Also John McCain saw a problem. John McCain 2006 - Warning On Current Housing Crisis.
''These two entities -- Fannie Mae and Freddie Mac -- are not facing any kind of financial crisis,'' said Representative Barney Frank of Massachusetts, the ranking Democrat on the Financial Services Committee. ''The more people exaggerate these problems, the more pressure there is on these companies, the less we will see in terms of affordable housing.''BUSTED
Representative Melvin L. Watt, Democrat of North Carolina, agreed. "I don't see much other than a shell game going on here, moving something from one agency to another and in the process weakening the bargaining power of poorer families and their ability to get affordable housing," Mr. Watt said.
Thanks so much for your post. I’m WI voter who was going to vote for McCain, but I got so depressed by this news I was just going to sit it out. By having that information I’m back on track.

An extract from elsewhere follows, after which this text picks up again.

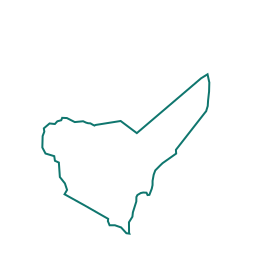 outline of Piti, Guam, rotated 128°
{"feature_id": "77769853B27536991093250", "entity_name": "Piti", "entity_type": "district", "adm_level": 2, "iso_a3": "GUM", "parent_name": "Guam", "parent_adm1": "", "projection": "albers", "projection_center": [144.681, 13.441], "detail": "fine", "context": "isolated", "style": "outline", "palette": "teal", "viewbox_px": 256, "rotation_deg": 128, "n_neighbors": 0, "source": "geoboundaries", "source_scale": "gbopen_adm2", "svg_char_len": 1077}
<svg xmlns="http://www.w3.org/2000/svg" viewBox="0 0 256 256"><g transform="rotate(128 128 128)"><path d="M198.9,177.3L195.6,168.8L198.8,165.4L197.8,161.2L208.6,151.5L210.5,143.6L214.3,137.9L219.3,137.2L218.9,134.8L216.8,121.4L215.9,115.8L213.1,96.5L211.8,87.7L212.7,87.1L213.7,86.6L216.0,82.6L212.7,78.4L210.6,72.2L211.9,64.5L210.4,61.9L210.2,62.2L210.0,62.6L201.7,69.2L195.2,69.9L191.5,72.2L180.8,76.2L178.4,78.0L177.2,78.9L175.0,79.3L171.4,77.9L169.5,76.3L167.6,73.6L168.8,71.3L167.5,70.0L161.2,71.9L157.9,73.5L154.5,76.1L149.0,79.0L144.6,80.4L137.8,79.6L134.4,79.1L118.5,74.3L116.5,76.1L115.7,76.8L114.9,76.8L88.4,76.8L78.5,76.8L70.1,76.8L67.5,76.8L66.8,76.7L65.8,77.1L61.6,78.7L56.9,81.9L49.3,86.6L42.0,92.0L41.8,92.3L40.2,94.2L36.7,98.4L43.8,101.0L126.6,117.9L127.0,138.1L144.9,154.8L145.8,155.6L146.7,155.9L147.0,157.1L147.5,160.5L148.8,162.4L149.6,164.4L150.3,167.5L156.1,173.6L157.8,182.3L160.5,186.1L163.0,185.4L166.2,187.8L169.9,188.1L172.7,192.6L180.1,194.1L182.4,191.7L186.9,190.3L196.1,183.5L198.9,177.3Z" fill="none" stroke="#0f766e" stroke-width="2"/></g></svg>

Thanks for posting. I've been looking for this link.
The administration's proposal, which was endorsed in large part today [September 11, 2003] by Fannie Mae and Freddie Mac, would not repeal the significant government subsidies granted to the two companies. And it does not alter the implicit guarantee that Washington will bail the companies out if they run into financial difficulty; that perception enables them to issue debt at significantly lower rates than their competitors.
If Bush had any guts, he would have made the threat posed by the Clinton/Gore Administration's new liberal federally-backed lending rules a major campaign issue in 2000. Instead, he gave us his typical wimpy Bush cheerleader stuff and tried to push the whole mess into the future (when he hoped he'd be safely back on the ranch.
Carl Icahn (see www.icahnreport.com) says that American corporations are rapidly losing gound to overseas operations because our corporate laws encourage back slapping fraternity President types like Bush to rise to the top and the prevailing (Delaware) coporate laws make it hard for shareholders to replace them.
Sarah Palin seems to have good instincts on economic matters, so I hope McCain listens to her and the libertarians and not the quick buck country clubbers who have dominated the Republican Party for far too long.